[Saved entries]
◆ ◆ ◆

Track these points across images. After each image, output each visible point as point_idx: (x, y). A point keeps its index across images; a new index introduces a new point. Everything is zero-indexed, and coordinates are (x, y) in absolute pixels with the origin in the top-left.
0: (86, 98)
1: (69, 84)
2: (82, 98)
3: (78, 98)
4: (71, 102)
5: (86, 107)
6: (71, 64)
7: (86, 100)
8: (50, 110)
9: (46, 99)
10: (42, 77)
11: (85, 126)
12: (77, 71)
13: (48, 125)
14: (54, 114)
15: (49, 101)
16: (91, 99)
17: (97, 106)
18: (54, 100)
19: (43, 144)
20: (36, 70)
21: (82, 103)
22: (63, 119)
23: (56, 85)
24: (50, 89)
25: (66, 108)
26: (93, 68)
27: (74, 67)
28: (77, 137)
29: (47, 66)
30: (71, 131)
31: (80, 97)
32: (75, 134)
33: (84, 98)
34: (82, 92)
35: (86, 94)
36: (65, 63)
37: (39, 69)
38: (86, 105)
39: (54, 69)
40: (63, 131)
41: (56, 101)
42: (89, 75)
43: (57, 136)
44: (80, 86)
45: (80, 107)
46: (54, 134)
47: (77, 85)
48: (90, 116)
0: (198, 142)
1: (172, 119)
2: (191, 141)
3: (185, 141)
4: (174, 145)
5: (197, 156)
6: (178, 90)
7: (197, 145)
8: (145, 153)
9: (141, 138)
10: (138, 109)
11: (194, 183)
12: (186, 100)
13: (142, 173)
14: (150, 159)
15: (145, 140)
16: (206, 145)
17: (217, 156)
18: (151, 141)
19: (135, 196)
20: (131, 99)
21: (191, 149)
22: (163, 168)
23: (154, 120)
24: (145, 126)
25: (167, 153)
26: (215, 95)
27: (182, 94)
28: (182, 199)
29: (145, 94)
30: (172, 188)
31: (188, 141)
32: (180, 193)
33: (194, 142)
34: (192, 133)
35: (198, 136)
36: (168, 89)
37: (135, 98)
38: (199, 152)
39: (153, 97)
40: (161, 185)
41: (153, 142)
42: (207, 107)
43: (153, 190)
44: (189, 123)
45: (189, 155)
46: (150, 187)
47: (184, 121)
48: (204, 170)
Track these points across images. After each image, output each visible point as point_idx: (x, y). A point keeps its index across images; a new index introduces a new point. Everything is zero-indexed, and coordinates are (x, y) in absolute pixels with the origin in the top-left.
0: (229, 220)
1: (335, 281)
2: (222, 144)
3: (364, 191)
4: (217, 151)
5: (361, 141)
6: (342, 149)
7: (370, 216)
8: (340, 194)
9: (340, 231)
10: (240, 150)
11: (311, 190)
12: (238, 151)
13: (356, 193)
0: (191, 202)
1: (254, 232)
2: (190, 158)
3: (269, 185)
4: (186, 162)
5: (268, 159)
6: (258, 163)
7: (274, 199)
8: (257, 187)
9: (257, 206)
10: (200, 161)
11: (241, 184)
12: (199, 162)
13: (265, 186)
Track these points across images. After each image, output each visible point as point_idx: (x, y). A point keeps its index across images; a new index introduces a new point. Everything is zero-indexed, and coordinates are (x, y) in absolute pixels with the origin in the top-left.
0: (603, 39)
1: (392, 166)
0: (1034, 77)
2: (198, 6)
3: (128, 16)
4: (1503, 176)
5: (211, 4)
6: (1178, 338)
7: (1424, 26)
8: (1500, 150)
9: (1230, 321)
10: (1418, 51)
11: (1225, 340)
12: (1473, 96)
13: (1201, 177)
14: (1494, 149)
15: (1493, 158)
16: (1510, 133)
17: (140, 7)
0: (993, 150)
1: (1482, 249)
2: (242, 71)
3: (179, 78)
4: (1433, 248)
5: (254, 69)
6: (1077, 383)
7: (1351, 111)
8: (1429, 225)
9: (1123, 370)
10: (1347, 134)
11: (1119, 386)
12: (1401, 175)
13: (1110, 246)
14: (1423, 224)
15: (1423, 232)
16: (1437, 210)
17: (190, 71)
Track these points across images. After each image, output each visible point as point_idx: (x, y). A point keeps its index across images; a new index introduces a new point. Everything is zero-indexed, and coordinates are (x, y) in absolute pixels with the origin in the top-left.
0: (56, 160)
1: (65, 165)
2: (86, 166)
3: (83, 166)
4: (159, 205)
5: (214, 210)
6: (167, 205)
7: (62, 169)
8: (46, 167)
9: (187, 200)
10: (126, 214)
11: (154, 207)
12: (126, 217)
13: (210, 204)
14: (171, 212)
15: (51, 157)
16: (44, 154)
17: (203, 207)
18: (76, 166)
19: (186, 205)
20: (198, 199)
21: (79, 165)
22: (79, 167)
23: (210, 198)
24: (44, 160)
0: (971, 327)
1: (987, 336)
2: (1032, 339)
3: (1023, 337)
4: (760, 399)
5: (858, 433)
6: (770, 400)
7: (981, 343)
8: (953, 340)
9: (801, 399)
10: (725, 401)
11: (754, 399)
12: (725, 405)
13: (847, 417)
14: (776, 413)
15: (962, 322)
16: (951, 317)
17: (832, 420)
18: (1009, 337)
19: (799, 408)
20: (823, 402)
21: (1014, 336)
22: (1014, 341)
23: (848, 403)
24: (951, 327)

◆ ◆ ◆

:: TASK ::
Which lines should be output? Exactly those from the first line of the data through the line containing "47: (77, 85)", inclusive.

:: SOLUTION TO THE EXERCISE ::
Track these points across images. After each image, output each visible point as point_idx: (x, y). A point keeps its index across images; a new index introduces a new point. Everything is zero-indexed, and coordinates are (x, y) in absolute pixels with the origin in the top-left.
0: (86, 98)
1: (69, 84)
2: (82, 98)
3: (78, 98)
4: (71, 102)
5: (86, 107)
6: (71, 64)
7: (86, 100)
8: (50, 110)
9: (46, 99)
10: (42, 77)
11: (85, 126)
12: (77, 71)
13: (48, 125)
14: (54, 114)
15: (49, 101)
16: (91, 99)
17: (97, 106)
18: (54, 100)
19: (43, 144)
20: (36, 70)
21: (82, 103)
22: (63, 119)
23: (56, 85)
24: (50, 89)
25: (66, 108)
26: (93, 68)
27: (74, 67)
28: (77, 137)
29: (47, 66)
30: (71, 131)
31: (80, 97)
32: (75, 134)
33: (84, 98)
34: (82, 92)
35: (86, 94)
36: (65, 63)
37: (39, 69)
38: (86, 105)
39: (54, 69)
40: (63, 131)
41: (56, 101)
42: (89, 75)
43: (57, 136)
44: (80, 86)
45: (80, 107)
46: (54, 134)
47: (77, 85)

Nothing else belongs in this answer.